Cosa che l’ultima volta ti è riuscita tanto male.” commentò tra sé Kagura, facendo ben attenzione a non lasciar trasparire quel pensiero. «Quindi…vuoi che li lasciamo andare?» chiese, rauca, riprendendo fiato.
«Per adesso, aspettiamo di vedere cosa succede.- disse Naraku, perdendosi di nuovo nei suoi insondabili pensieri – Sono sicuro che le cose si faranno interessanti. Molto più di quanto sperassi.»
***
La luna traeva riflessi dall’acqua del fiume, dalla riva bagnata su cui erbe e giunchi andavano a lambire la corrente. Il cielo notturno era un fulgore viola. La luna troneggiava al centro della volta celeste nella sua pienezza, come se si stesse gustando la bellezza del creato.
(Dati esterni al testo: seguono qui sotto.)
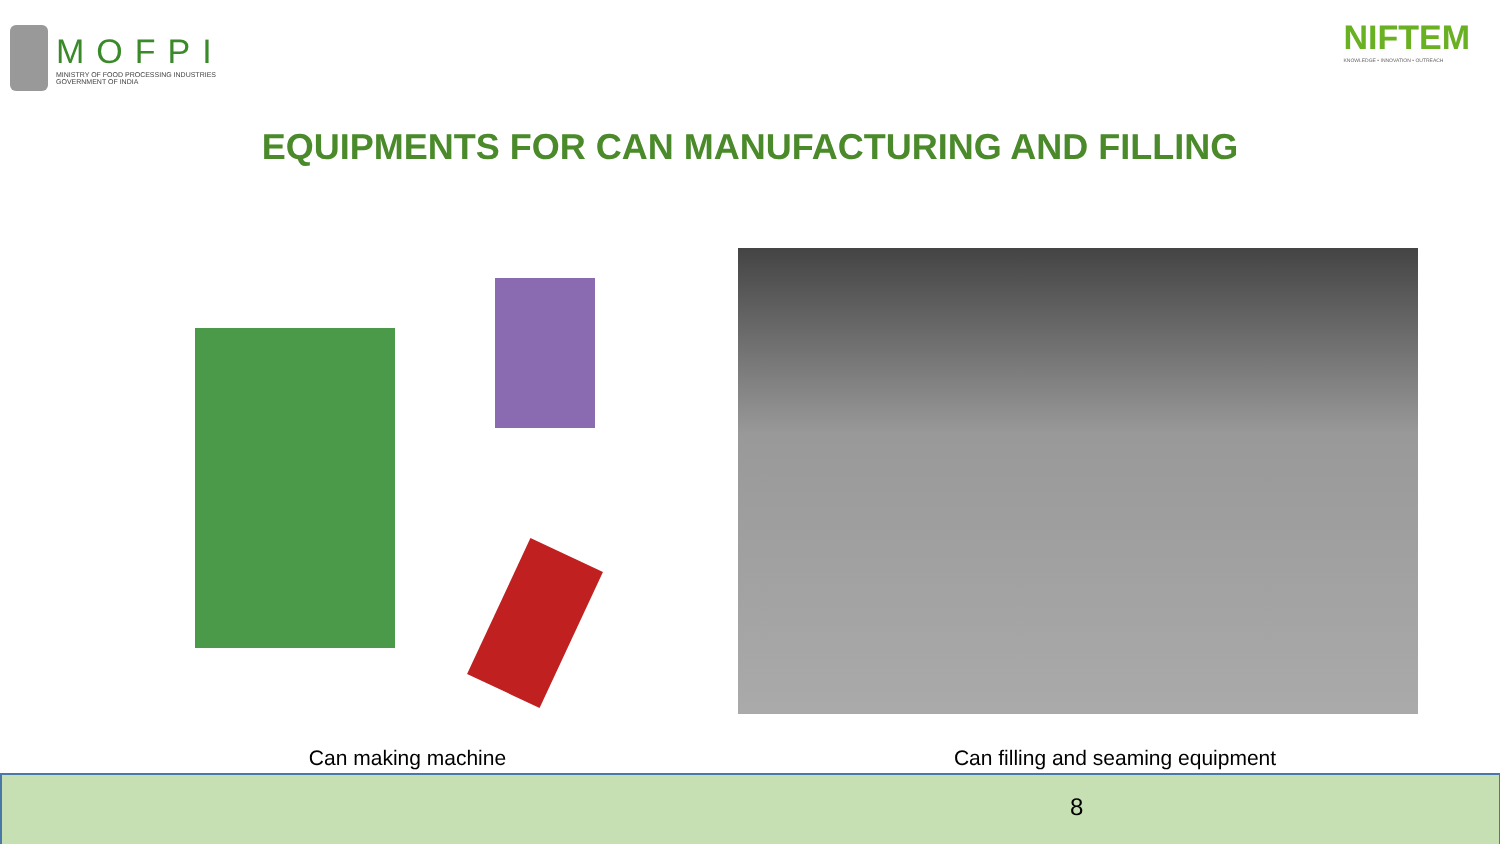MOFPI
MINISTRY OF FOOD PROCESSING INDUSTRIES
GOVERNMENT OF INDIA
NIFTEM
KNOWLEDGE • INNOVATION • OUTREACH
EQUIPMENTS FOR CAN MANUFACTURING AND FILLING
Can making machine Can filling and seaming equipment
8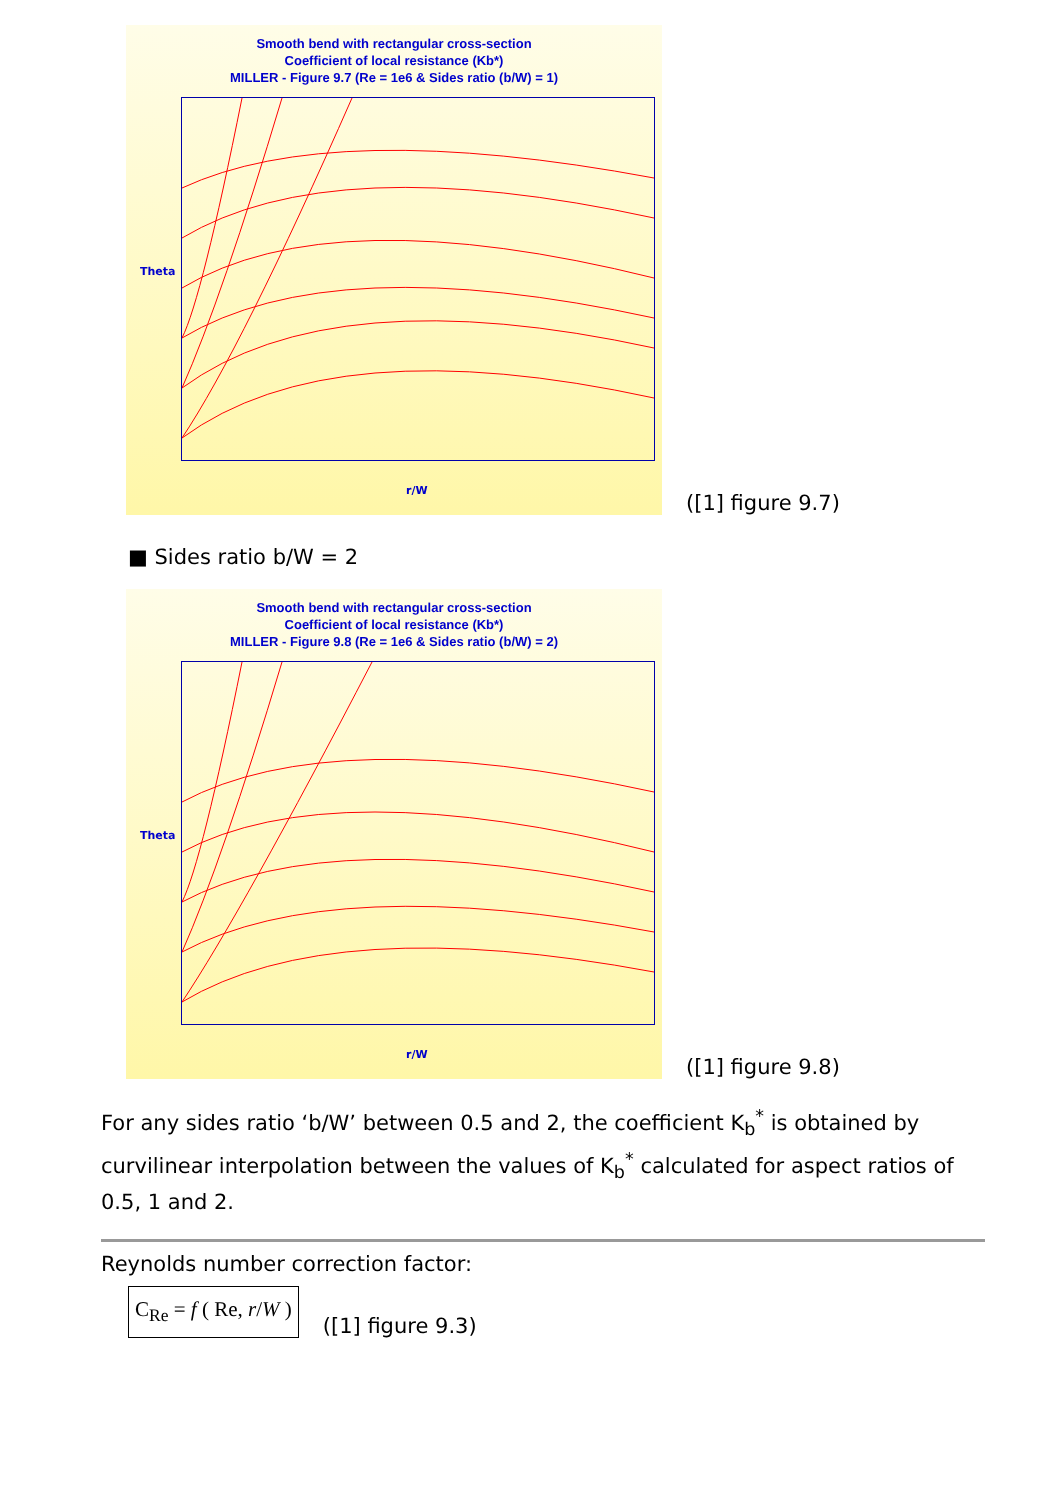Smooth bend with rectangular cross-section
Coefficient of local resistance (Kb*)
MILLER - Figure 9.7 (Re = 1e6 & Sides ratio (b/W) = 1)
Theta
r/W
([1] figure 9.7)
■ Sides ratio b/W = 2
Smooth bend with rectangular cross-section
Coefficient of local resistance (Kb*)
MILLER - Figure 9.8 (Re = 1e6 & Sides ratio (b/W) = 2)
Theta
r/W
([1] figure 9.8)
For any sides ratio ‘b/W’ between 0.5 and 2, the coefficient K<sub>b</sub><sup>*</sup> is obtained by curvilinear interpolation between the values of K<sub>b</sub><sup>*</sup> calculated for aspect ratios of 0.5, 1 and 2.
Reynolds number correction factor:
C<sub>Re</sub> = f ( Re, r/W )
([1] figure 9.3)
I ciliegi erano in fiore e i petali chiari bevevano la luce della luna per poi partire per il loro ultimo viaggio, portati dal vento.
Sotto quella pioggia di petali, con le dita immerse nella corrente gentile, lei attendeva con un misto di eccitazione e timore. Lui sarebbe venuto? Sarebbe riuscito a tornare quella notte? Il messaggio diceva che la Stella era compiuta, ce l’avevano fatta. Anche lei era pronta a fare la sua parte.
Avrò anche la mia risposta?” si chiese, temendo che il cuore le scoppiasse in petto. Da tanto aspettava un cenno, una prova di essere riuscita a toccare il suo cuore, ma la battaglia infuriava e lei non avrebbe osato distogliere la sua attenzione dalla missione in cui era impegnato. Ora, forse…
Un fruscio alle sue spalle, il suo nome pronunciato dalla voce che amava. Si voltò, con un radioso sorriso sul volto, ma i suoi occhi non colsero la forma bianca e argentea che attendeva, bensì una massa più oscura delle stesse ombre.
«Junan, la Passione…- mormorò lo sconosciuto, la cui voce passò orribilmente da un’imitazione di quella amata a un sibilo malvagio – Volevi stargli a fianco, non è vero? Invece sarai la sua rovina.»
Si voltò, cercò di fuggire lungo il fiume, nella tempesta di fiori di ciliegio che ora sembravano cadere con furia, quasi temessero a loro volta la presenza di un nemico dalla malvagità insondabile. Avvertì un gelo immenso quando la tenebra la raggiunse, la trasse a sé, le tolse il respiro e la vista. Le parve di affogare e la sua voce non ebbe nemmeno il tempo di pronunciare per l’ultima volta il nome di chi era stato la sua ragione di vita…
Anna si svegliò di scatto con un grido soffocato in gola e le mani chiuse ad artiglio sulle coperte. Per qualche istante rimase immobile a fissare la stanza appena rischiarata dalla luce grigia dell’alba, cercando di separare l’incubo dalla realtà, poi lasciò andare un tremulo e sofferto sospiro. Si alzò a sedere e passò una mano sulle guance, che erano bagnate di pianto. Ebbe bisogno di alzarsi e scostare le tende per convincersi di non avere più nulla da temere.
«Che sogno orribile…» mormorò, con un brivido. Era iniziato in un’atmosfera magica e romantica per poi trasformarsi in un orrore. D’altra parte, il sogno era disseminato di fiori di ciliegio…non poteva finire bene. Si voltò a guardare la stanza. Era nella camera che da piccola condivideva con Kagome. Il letto della giovane scomparsa era vicino alla porta. Quante notti avevano passato a chiacchierare, ascoltando insieme le loro canzoni preferite o inventando avventure…Tempi andati, come succedeva inevitabilmente con la crescita.
«Forse non avrei dovuto tornare a dormire qui.» mormorò, mentre la triste realtà le tornava alla mente. Erano passate tre settimane e ancora non c’era alcuna traccia di Kagome. Ormai, la famiglia era disperata e la polizia brancolava nel buio. Non c’era da stupirsi se il sonno di Anna si popolava di incubi: anche lei era fuori di sé per la preoccupazione.
«Kagome…ovunque ti trovi, spero che tu sia ancora viva.» pregò.